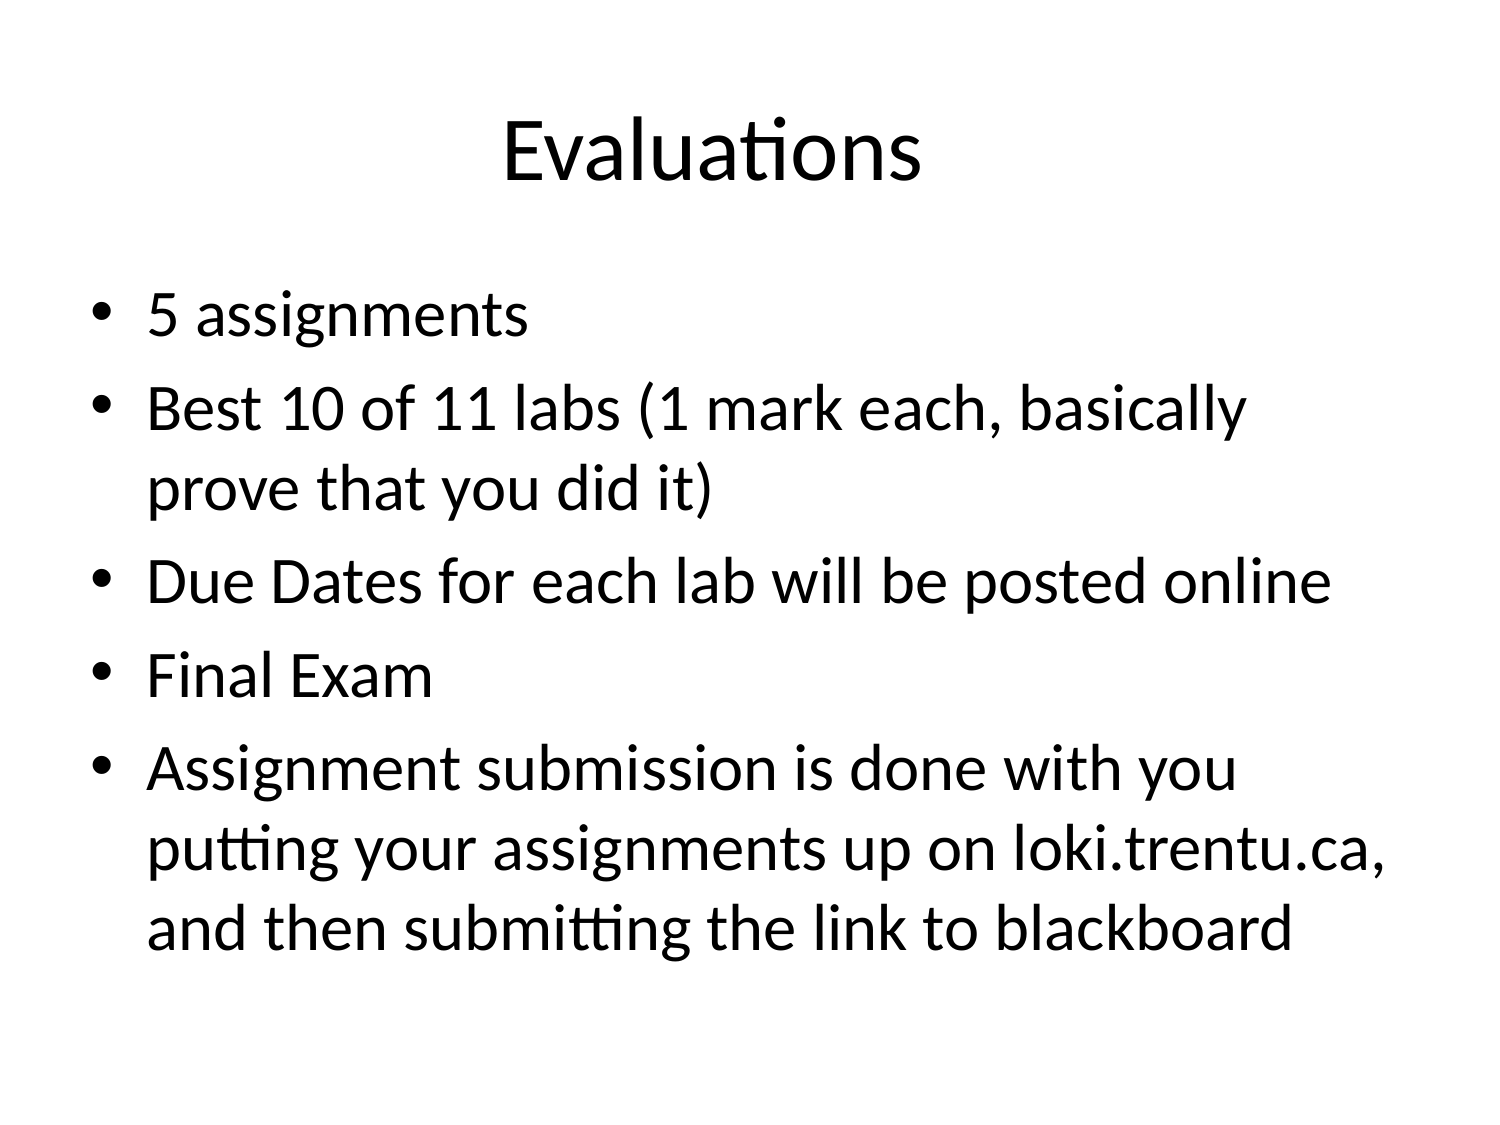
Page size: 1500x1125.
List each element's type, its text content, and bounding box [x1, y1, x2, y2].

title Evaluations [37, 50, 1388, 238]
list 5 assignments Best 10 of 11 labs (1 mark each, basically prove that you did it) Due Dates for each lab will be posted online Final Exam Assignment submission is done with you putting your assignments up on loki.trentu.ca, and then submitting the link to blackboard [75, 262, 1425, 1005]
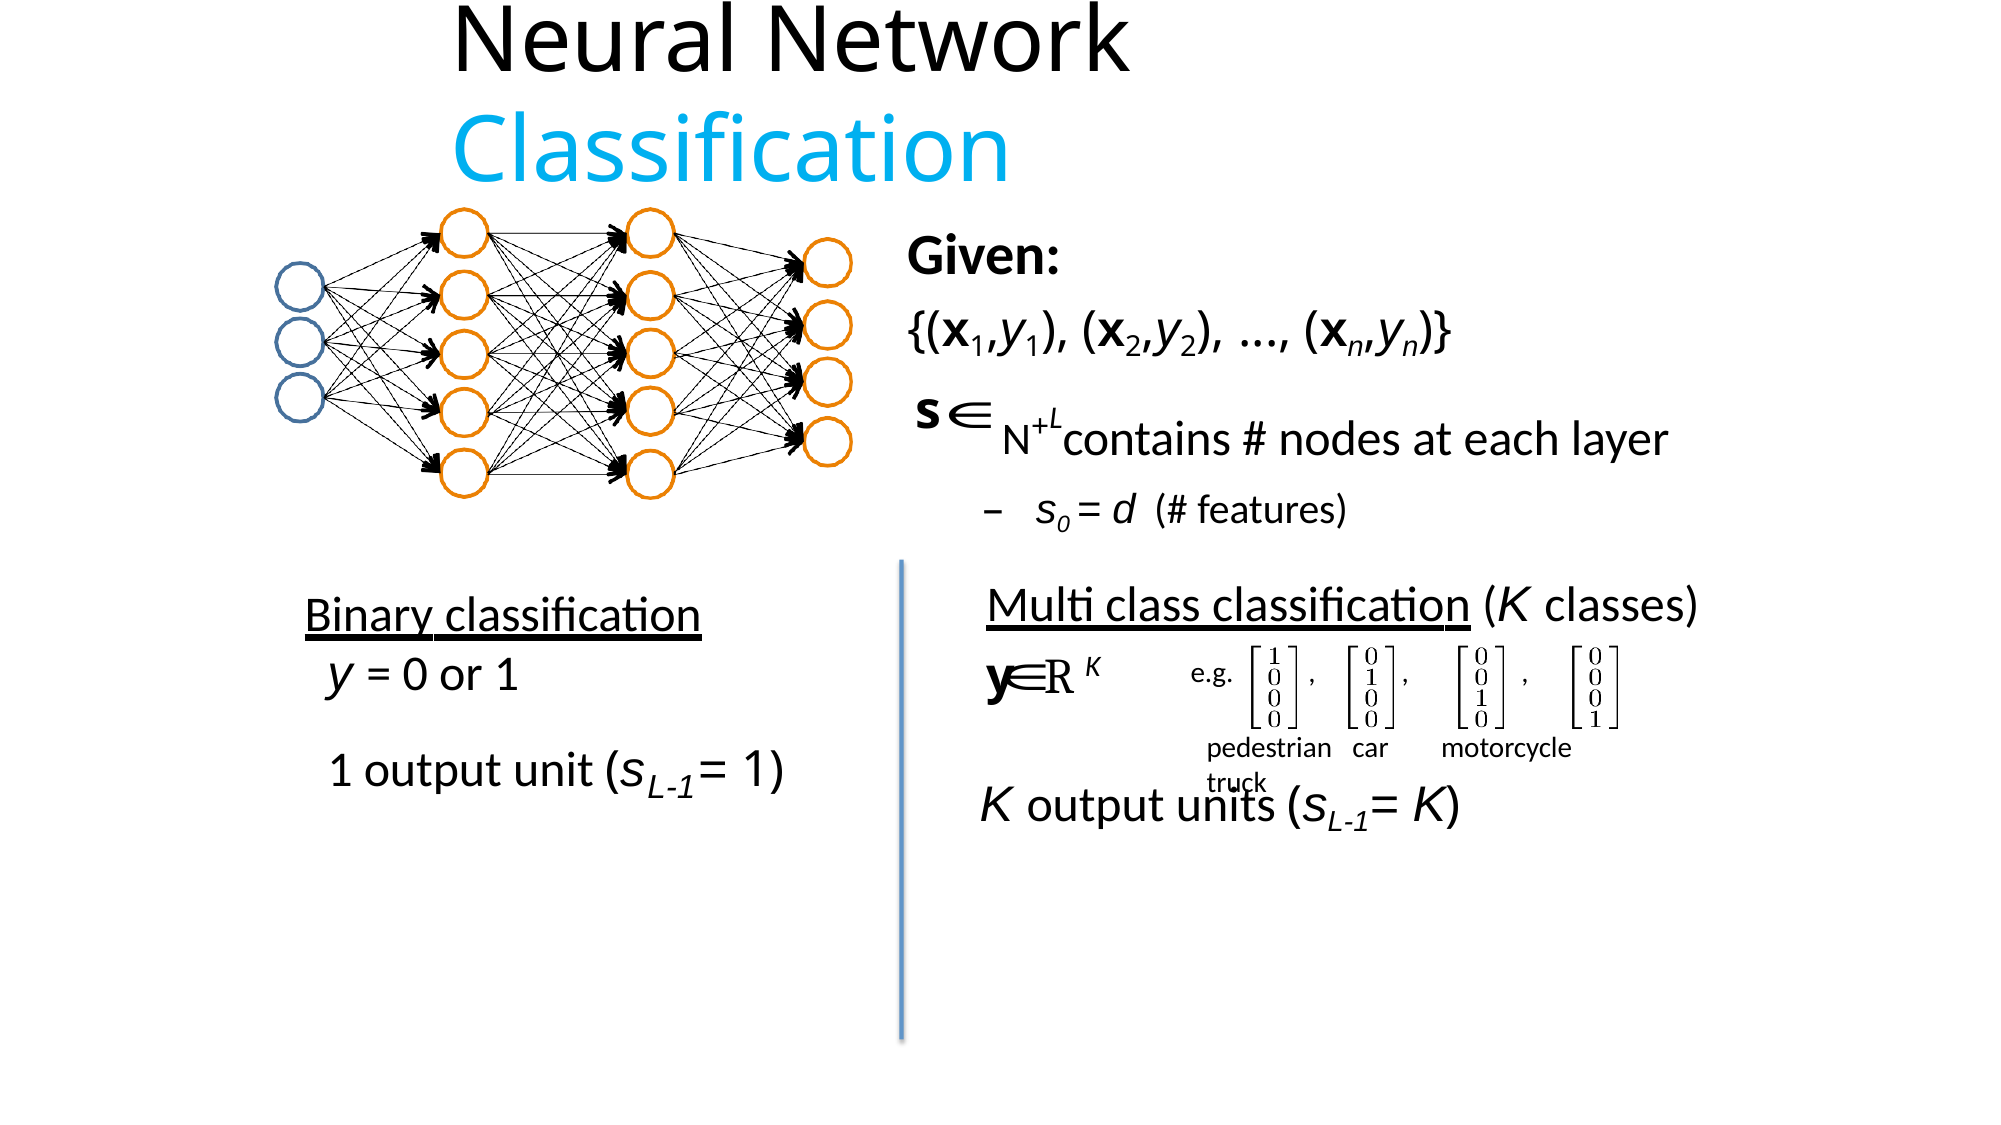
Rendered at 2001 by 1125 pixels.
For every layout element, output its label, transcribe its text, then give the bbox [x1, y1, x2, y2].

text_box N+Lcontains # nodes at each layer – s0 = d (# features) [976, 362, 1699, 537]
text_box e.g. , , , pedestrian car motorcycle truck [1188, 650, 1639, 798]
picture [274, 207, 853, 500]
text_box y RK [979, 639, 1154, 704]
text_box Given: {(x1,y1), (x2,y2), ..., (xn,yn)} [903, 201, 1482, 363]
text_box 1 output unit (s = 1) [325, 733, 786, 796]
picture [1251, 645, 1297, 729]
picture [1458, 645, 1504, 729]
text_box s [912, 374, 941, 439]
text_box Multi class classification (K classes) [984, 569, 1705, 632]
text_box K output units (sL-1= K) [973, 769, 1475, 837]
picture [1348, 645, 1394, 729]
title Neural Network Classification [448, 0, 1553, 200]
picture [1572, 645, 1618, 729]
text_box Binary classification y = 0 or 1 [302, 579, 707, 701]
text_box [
☆ ☆ ☆ ☆ ☆ ☆ ☆
### YOUR ASSIGNMENT
What you return must match the lines from the top of the data through the line with "Rendered at 2001 by 1125 pixels." exactly, with the pictures removed.

### EXPECTED ANSWER
Page size: 1500x1125.
List each element's type, its text content, and bounding box [x1, y1, x2, y2].

title Evaluations [37, 50, 1388, 238]
list 5 assignments Best 10 of 11 labs (1 mark each, basically prove that you did it) Due Dates for each lab will be posted online Final Exam Assignment submission is done with you putting your assignments up on loki.trentu.ca, and then submitting the link to blackboard [75, 262, 1425, 1005]
Rendered at 2001 by 1125 pixels.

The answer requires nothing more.